図2図1の投影レンズを透過する画像光の光線を示す図である。
図3】偏向レンズの各寸法を説明するための概略図である。
図4】本発明の投影レンズを適用した照明装置の一形態の概略構成図である。
図5】本発明の照明装置による投影像の一例を示す図である。
図6】本発明の照明装置による投影像の他の例を示す図である。
【発明を実施するための形態】
【0019】
本発明の投影レンズは、光源側から出射される画像を有する光(画像光)を投影対象に投影する照明装置などに搭載される。当該照明装置は、例えば、投影対象となる地面にロゴマークなどを映し出す車両用照明装置などとして用いられる。その他、任意の投影像(デザイン)をスクリーンなどに映し出す照明装置などとして用いられる。
【0020】
本発明の投影レンズは、既製品の光源の既存基板に対して装着させてもよく、光源とセットとなった照明装置の光学系の一部として用いてもよい。本発明の投影レンズは、画像光を入射させるものであることから、既製品において光源から画像生成部までの既存構成を利用しながら、任意の投影方向へ投影させることもできる。

> データセット内容:
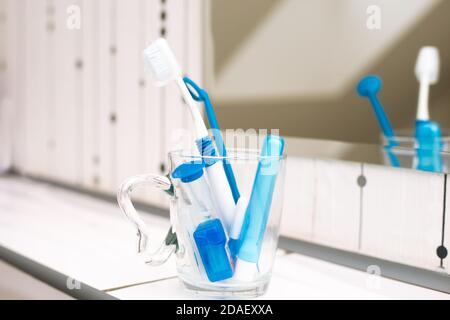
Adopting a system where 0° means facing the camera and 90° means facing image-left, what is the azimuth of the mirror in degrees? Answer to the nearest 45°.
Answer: approximately 45°
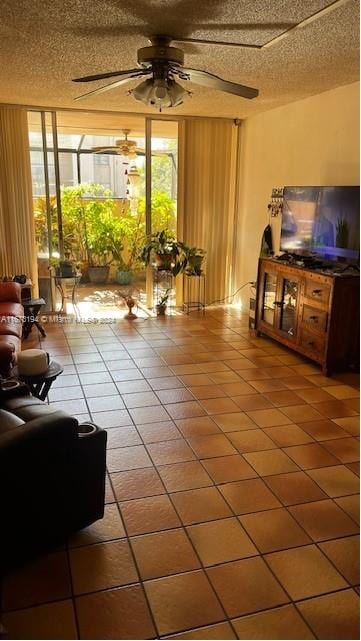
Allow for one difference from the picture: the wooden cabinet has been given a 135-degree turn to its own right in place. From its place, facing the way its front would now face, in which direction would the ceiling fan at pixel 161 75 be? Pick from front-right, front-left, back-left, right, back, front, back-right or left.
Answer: back-left

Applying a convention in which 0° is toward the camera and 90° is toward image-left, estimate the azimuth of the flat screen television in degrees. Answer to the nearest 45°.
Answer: approximately 45°

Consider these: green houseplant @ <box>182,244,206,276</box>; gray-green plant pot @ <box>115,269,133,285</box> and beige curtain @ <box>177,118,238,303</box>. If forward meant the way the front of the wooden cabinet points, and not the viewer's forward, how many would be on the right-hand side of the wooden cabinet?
3

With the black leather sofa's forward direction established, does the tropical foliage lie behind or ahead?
ahead

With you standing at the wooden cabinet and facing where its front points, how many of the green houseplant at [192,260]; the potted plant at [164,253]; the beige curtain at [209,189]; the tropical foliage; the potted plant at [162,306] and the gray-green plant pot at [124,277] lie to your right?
6

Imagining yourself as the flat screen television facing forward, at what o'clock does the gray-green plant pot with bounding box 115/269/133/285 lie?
The gray-green plant pot is roughly at 3 o'clock from the flat screen television.

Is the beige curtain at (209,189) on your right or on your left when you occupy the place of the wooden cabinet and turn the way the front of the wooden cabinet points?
on your right

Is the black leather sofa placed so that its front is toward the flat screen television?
yes

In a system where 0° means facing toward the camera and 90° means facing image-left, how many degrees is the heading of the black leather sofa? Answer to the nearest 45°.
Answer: approximately 225°

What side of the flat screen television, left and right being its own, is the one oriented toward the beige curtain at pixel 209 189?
right

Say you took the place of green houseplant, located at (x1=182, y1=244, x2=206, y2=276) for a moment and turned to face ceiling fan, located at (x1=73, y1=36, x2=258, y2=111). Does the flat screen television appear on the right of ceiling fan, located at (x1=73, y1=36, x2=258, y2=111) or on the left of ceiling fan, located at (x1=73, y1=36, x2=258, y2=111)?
left

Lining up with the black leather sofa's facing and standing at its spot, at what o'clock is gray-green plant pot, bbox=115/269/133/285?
The gray-green plant pot is roughly at 11 o'clock from the black leather sofa.

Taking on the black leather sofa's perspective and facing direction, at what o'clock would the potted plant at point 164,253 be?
The potted plant is roughly at 11 o'clock from the black leather sofa.

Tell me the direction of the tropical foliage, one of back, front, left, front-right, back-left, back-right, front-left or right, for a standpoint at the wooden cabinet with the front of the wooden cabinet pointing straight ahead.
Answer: right

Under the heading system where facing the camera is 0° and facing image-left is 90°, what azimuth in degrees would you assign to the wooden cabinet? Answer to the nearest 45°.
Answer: approximately 45°

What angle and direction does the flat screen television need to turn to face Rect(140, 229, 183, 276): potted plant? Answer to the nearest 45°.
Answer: approximately 90° to its right
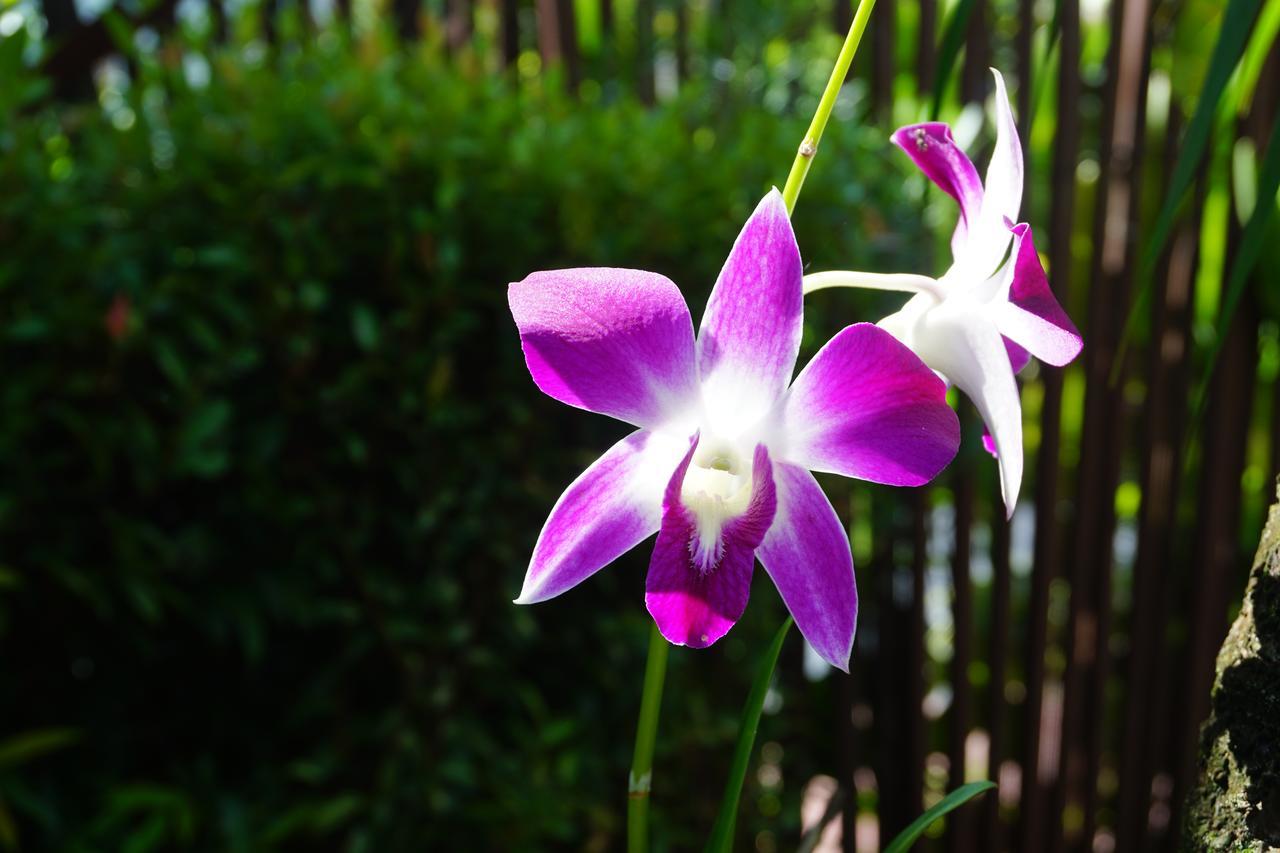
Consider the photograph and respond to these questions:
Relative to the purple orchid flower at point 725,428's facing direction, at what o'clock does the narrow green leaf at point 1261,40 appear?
The narrow green leaf is roughly at 7 o'clock from the purple orchid flower.

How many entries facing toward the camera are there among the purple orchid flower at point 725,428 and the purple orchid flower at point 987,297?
1

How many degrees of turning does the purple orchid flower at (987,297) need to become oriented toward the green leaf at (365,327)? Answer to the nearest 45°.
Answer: approximately 135° to its left

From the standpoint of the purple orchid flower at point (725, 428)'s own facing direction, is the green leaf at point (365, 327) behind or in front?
behind

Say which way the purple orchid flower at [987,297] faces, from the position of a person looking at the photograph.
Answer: facing to the right of the viewer

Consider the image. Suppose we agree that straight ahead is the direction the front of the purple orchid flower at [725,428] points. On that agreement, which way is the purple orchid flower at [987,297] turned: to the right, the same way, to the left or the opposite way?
to the left

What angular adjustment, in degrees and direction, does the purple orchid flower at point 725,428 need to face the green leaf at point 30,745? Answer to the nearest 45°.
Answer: approximately 135° to its right
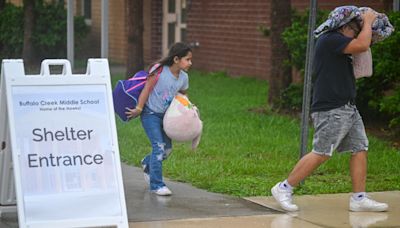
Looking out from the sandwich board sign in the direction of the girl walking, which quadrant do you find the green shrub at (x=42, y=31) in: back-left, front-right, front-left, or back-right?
front-left

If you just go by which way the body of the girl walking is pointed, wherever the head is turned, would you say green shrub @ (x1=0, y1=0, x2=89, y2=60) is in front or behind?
behind

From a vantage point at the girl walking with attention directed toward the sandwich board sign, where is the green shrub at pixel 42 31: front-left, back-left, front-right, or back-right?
back-right

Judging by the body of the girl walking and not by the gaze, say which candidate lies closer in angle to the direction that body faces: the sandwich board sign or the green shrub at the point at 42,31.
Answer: the sandwich board sign

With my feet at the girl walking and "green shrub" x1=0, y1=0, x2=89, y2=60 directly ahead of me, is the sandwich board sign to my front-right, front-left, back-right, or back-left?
back-left
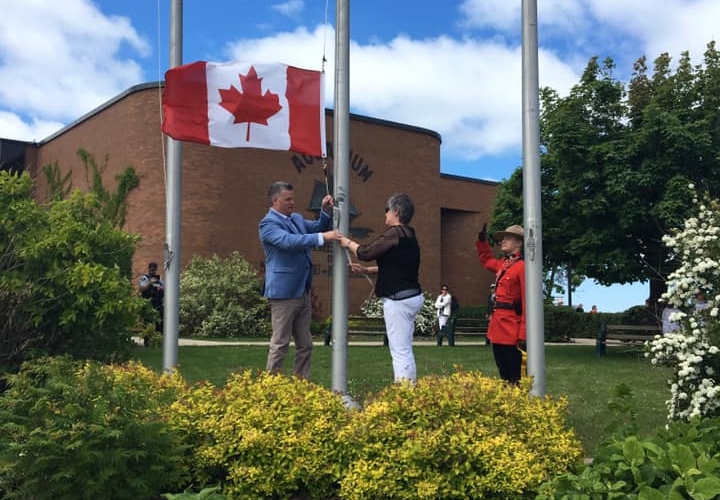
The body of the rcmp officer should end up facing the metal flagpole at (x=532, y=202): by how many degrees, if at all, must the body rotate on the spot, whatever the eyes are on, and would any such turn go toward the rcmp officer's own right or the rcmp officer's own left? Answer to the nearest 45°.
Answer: approximately 45° to the rcmp officer's own left

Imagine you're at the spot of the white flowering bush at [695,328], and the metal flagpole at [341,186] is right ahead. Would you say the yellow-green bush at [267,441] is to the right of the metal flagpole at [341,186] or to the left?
left

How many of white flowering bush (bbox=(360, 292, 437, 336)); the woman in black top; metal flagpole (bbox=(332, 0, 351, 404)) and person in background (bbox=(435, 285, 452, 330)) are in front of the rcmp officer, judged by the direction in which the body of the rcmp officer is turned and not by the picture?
2

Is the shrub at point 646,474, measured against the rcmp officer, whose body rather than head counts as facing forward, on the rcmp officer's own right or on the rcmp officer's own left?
on the rcmp officer's own left

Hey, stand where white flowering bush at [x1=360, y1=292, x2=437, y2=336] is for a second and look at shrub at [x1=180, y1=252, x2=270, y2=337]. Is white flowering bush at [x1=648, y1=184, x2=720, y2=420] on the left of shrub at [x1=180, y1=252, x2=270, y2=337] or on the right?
left

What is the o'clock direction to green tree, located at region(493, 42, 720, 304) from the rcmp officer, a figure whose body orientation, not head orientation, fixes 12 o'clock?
The green tree is roughly at 5 o'clock from the rcmp officer.

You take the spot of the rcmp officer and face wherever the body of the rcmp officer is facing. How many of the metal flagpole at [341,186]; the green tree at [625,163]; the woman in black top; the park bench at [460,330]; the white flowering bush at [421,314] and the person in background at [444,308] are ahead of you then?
2

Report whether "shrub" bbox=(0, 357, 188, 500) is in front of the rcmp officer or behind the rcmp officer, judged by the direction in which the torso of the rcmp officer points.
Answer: in front

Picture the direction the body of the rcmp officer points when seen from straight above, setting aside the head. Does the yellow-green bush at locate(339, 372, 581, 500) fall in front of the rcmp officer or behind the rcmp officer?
in front

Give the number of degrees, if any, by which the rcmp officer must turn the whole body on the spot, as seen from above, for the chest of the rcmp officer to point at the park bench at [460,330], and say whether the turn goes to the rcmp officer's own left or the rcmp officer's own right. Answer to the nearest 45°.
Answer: approximately 135° to the rcmp officer's own right

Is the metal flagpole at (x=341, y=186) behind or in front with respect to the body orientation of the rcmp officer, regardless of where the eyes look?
in front

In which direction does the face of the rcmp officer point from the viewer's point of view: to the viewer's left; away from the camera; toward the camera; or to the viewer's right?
to the viewer's left
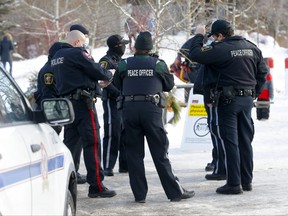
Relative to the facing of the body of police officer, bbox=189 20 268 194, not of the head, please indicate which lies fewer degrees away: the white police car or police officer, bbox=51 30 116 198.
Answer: the police officer

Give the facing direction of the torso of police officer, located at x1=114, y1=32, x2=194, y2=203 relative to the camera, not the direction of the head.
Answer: away from the camera

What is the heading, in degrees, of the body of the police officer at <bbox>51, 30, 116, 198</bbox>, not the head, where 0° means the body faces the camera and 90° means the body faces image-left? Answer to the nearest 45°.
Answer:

> 課題: 投影レンズの本文を、最後の文に続けて書き進めよ。 項目は、投影レンズの本文とは別の資料である。

> 解答:
【0021】
本発明の投影レンズの一形態について図1に基づいて説明する。図1は、投影レンズのレンズ配置を示している。投影レンズ1は、画像生成部Dの光路下流側に配置され、画像生成部Dで生成された画像光が入射されるレンズユニットである。図1では、投影レンズ1に入射される画像光の光軸をO、投影レンズ1から出射される画像光の光軸をOと示している。
【0022】
投影レンズ1の光路上流側には、例えば光源(図示省略)、集光レンズ(図示省略)、および画像生成部Dが配置される。光源には、LED、LD、電球などを用いることができる。例えば、LEDは回路基板上に設けられており、この場合、既存の照明装置においては既存基板を用いてもよい。LEDとしては、例えば、青色、赤色、および緑色などの単色系LED、あるいは青色系LED、赤色系LED、および緑色系LEDを備えたRGB型のLEDを使用できる。
【0023】
上記光源から出射された光は集光レンズに集光された後、画像生成部Dに入射されることが好ましい。集光レンズは、LEDから出射された光を集光して、二次光源を形成するための光学素子であり、ポリカーボネート樹脂やアクリル樹脂、ガラスなどの透明材質によって形成される。例えば、集光レンズは凸レンズであり、両面が凸曲面(球面または非球面)である。なお、光源と画像生成部Dの間に配置される集光レンズは、単一のレンズで構成されてもよく、複数のレンズで構成されてもよい。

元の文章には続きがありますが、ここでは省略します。